_PROBLEM DETAILS_
Every line below containing the word "Financial" should be found and copied.

(Page-level text extractions)
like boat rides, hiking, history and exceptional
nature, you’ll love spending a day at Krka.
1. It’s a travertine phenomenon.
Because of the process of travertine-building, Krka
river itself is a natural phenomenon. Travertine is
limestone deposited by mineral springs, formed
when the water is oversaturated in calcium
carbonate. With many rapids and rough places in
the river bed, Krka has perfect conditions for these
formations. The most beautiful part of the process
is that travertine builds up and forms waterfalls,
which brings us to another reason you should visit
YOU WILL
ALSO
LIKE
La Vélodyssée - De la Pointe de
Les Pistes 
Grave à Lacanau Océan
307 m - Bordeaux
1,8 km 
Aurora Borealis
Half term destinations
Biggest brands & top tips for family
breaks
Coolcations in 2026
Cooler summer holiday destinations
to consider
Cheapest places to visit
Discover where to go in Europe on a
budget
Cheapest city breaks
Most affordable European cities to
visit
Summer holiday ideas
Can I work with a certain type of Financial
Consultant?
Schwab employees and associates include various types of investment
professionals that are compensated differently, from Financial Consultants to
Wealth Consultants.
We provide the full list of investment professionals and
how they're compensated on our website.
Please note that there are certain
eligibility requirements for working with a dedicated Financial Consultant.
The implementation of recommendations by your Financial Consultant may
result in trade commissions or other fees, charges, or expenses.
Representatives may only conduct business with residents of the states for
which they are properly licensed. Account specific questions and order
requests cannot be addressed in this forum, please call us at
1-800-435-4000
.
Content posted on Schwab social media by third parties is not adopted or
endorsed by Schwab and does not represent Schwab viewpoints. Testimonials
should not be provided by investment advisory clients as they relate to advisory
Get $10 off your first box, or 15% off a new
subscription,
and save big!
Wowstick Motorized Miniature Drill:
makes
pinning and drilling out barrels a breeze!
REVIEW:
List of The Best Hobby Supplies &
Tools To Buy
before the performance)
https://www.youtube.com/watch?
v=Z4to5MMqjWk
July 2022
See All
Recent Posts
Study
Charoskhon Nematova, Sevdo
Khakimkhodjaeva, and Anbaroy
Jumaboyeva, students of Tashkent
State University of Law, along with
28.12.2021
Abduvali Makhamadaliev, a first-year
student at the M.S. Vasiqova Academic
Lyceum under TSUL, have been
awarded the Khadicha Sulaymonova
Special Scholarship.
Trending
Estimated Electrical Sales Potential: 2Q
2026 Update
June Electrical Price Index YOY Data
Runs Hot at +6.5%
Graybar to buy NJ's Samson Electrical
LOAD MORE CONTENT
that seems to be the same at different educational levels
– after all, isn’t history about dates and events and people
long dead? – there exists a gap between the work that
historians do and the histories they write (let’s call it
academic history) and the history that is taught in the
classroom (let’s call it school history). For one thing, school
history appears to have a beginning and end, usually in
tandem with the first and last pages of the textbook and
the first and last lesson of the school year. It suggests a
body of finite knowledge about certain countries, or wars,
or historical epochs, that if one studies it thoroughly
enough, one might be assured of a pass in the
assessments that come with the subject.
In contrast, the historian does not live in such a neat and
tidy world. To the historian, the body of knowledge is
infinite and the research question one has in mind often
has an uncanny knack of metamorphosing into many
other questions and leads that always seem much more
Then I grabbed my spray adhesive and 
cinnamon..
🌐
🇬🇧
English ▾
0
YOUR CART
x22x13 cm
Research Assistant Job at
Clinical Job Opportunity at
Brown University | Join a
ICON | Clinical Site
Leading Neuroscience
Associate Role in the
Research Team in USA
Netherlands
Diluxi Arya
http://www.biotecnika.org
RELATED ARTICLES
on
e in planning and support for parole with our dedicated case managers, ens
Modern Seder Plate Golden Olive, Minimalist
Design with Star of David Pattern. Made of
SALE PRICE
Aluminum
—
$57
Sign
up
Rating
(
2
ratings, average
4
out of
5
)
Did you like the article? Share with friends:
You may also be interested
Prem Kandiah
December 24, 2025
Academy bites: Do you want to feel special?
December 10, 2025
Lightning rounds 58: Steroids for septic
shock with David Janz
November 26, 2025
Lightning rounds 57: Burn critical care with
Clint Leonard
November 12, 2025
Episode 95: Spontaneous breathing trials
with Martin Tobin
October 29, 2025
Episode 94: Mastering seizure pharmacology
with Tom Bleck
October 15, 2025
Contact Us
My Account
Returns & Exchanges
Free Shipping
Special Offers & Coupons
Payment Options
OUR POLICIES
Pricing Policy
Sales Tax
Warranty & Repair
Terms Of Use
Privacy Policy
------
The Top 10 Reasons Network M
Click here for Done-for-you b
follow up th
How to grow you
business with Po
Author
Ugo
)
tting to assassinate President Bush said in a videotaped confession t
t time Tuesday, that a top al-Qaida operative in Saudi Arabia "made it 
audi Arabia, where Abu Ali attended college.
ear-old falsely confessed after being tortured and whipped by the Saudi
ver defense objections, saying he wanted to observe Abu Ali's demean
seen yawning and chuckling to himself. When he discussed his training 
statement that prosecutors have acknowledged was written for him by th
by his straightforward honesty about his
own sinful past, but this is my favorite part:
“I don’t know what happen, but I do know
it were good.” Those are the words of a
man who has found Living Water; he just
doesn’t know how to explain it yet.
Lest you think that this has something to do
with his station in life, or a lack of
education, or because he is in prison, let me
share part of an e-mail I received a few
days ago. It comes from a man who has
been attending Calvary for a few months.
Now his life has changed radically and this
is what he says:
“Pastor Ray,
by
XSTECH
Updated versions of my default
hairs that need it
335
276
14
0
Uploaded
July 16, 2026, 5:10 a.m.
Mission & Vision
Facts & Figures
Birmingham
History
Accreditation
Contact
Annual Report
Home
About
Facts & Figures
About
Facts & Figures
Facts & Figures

_TASK RESULT_
Can I work with a certain type of Financial
professionals that are compensated differently, from Financial Consultants to
eligibility requirements for working with a dedicated Financial Consultant.
The implementation of recommendations by your Financial Consultant may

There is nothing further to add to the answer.